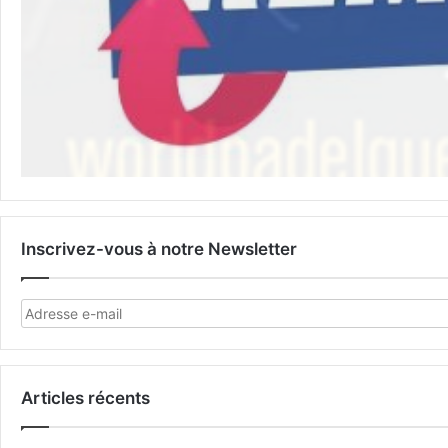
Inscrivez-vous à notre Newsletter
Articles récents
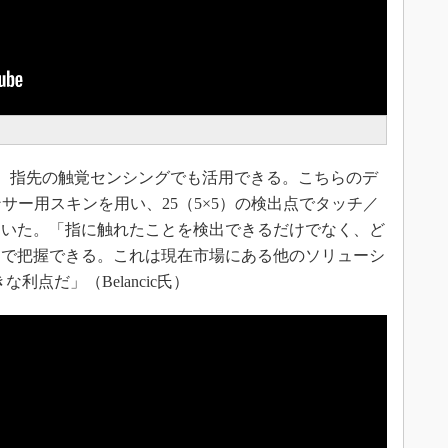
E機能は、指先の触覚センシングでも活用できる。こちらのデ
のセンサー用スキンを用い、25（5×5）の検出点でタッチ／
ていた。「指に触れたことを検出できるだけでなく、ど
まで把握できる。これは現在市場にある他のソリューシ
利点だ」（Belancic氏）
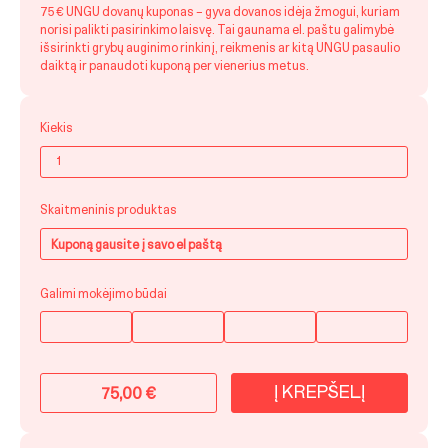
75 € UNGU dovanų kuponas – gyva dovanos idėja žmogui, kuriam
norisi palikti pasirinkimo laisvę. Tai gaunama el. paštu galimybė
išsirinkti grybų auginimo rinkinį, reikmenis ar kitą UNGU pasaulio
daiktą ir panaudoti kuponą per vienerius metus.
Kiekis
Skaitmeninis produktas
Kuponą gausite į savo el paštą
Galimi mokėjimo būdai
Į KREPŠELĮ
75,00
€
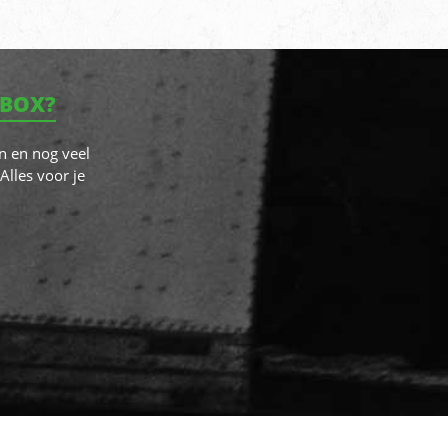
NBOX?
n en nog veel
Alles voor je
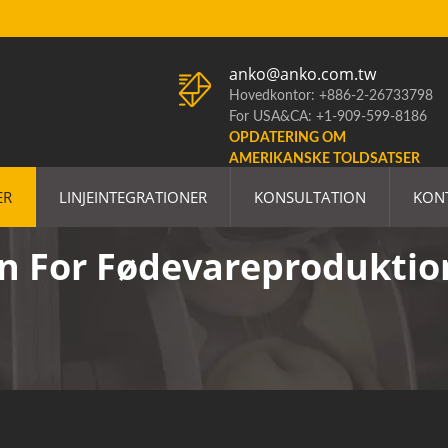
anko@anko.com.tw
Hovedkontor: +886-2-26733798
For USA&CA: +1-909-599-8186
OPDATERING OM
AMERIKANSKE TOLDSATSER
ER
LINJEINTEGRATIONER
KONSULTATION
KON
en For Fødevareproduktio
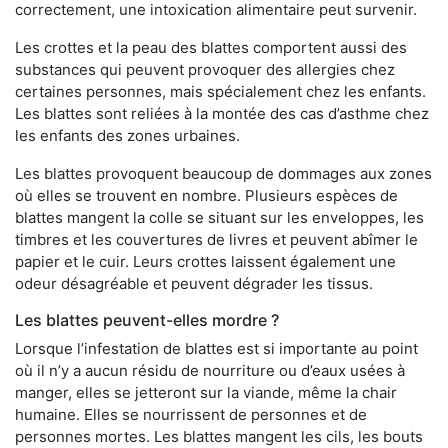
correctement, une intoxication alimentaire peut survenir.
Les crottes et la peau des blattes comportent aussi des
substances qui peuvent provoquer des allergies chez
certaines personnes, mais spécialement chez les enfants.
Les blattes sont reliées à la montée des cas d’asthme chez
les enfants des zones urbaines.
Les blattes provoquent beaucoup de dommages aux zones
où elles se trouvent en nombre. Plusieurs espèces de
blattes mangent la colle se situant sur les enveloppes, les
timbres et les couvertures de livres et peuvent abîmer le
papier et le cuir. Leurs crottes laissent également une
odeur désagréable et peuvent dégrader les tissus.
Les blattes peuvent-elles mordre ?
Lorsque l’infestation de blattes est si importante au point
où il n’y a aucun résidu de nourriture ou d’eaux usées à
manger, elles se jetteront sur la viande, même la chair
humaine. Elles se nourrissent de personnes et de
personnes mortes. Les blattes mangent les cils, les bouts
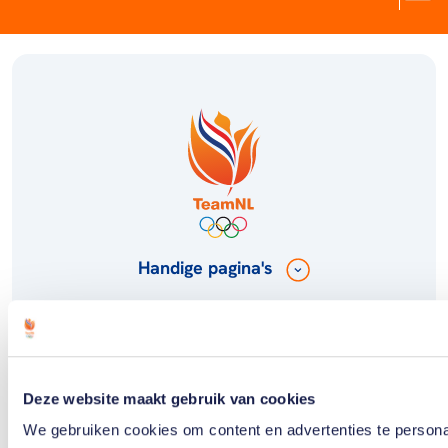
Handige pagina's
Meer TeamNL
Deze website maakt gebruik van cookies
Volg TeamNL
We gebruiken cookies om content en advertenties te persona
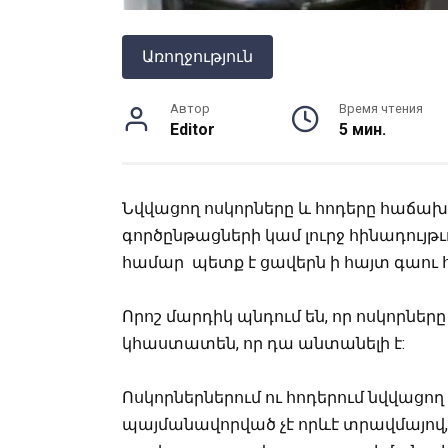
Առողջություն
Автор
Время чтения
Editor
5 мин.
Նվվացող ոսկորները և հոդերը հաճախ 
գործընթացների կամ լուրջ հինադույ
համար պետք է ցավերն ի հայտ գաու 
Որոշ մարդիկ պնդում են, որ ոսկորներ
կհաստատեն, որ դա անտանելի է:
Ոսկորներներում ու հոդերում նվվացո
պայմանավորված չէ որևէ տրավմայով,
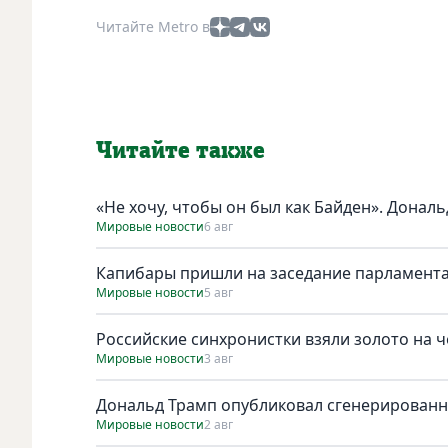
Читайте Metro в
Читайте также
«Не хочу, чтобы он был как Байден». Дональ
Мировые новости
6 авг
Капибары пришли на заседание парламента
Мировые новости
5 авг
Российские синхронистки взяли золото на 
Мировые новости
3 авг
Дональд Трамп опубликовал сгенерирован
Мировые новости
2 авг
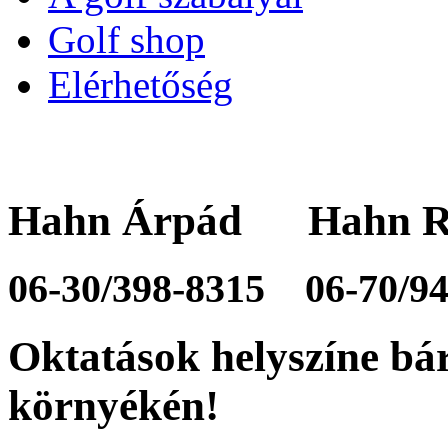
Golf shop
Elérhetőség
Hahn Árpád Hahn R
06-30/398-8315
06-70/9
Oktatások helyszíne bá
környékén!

----

# [Assignment]
Reproduce the entries word for word, from the line containing "anko@anko.com.tw" through the end of the entries, with both ends included. Leave the pictures out of your answer.

# [Reply to the exercise]
anko@anko.com.tw
Hovedkontor: +886-2-26733798
For USA&CA: +1-909-599-8186
OPDATERING OM
AMERIKANSKE TOLDSATSER
ER
LINJEINTEGRATIONER
KONSULTATION
KON
en For Fødevareproduktio
correctement, une intoxication alimentaire peut survenir.
Les crottes et la peau des blattes comportent aussi des
substances qui peuvent provoquer des allergies chez
certaines personnes, mais spécialement chez les enfants.
Les blattes sont reliées à la montée des cas d’asthme chez
les enfants des zones urbaines.
Les blattes provoquent beaucoup de dommages aux zones
où elles se trouvent en nombre. Plusieurs espèces de
blattes mangent la colle se situant sur les enveloppes, les
timbres et les couvertures de livres et peuvent abîmer le
papier et le cuir. Leurs crottes laissent également une
odeur désagréable et peuvent dégrader les tissus.
Les blattes peuvent-elles mordre ?
Lorsque l’infestation de blattes est si importante au point
où il n’y a aucun résidu de nourriture ou d’eaux usées à
manger, elles se jetteront sur la viande, même la chair
humaine. Elles se nourrissent de personnes et de
personnes mortes. Les blattes mangent les cils, les bouts
Handige pagina's
Meer TeamNL
Deze website maakt gebruik van cookies
Volg TeamNL
We gebruiken cookies om content en advertenties te persona
Առողջություն
Автор
Время чтения
Editor
5 мин.
Նվվացող ոսկորները և հոդերը հաճախ 
գործընթացների կամ լուրջ հինադույ
համար պետք է ցավերն ի հայտ գաու 
Որոշ մարդիկ պնդում են, որ ոսկորներ
կհաստատեն, որ դա անտանելի է:
Ոսկորներներում ու հոդերում նվվացո
պայմանավորված չէ որևէ տրավմայով,
Читайте Metro в
Читайте также
«Не хочу, чтобы он был как Байден». Дональ
Мировые новости
6 авг
Капибары пришли на заседание парламента
Мировые новости
5 авг
Российские синхронистки взяли золото на 
Мировые новости
3 авг
Дональд Трамп опубликовал сгенерирован
Мировые новости
2 авг
Golf shop
Elérhetőség
Hahn Árpád Hahn R
06-30/398-8315
06-70/9
Oktatások helyszíne bá
környékén!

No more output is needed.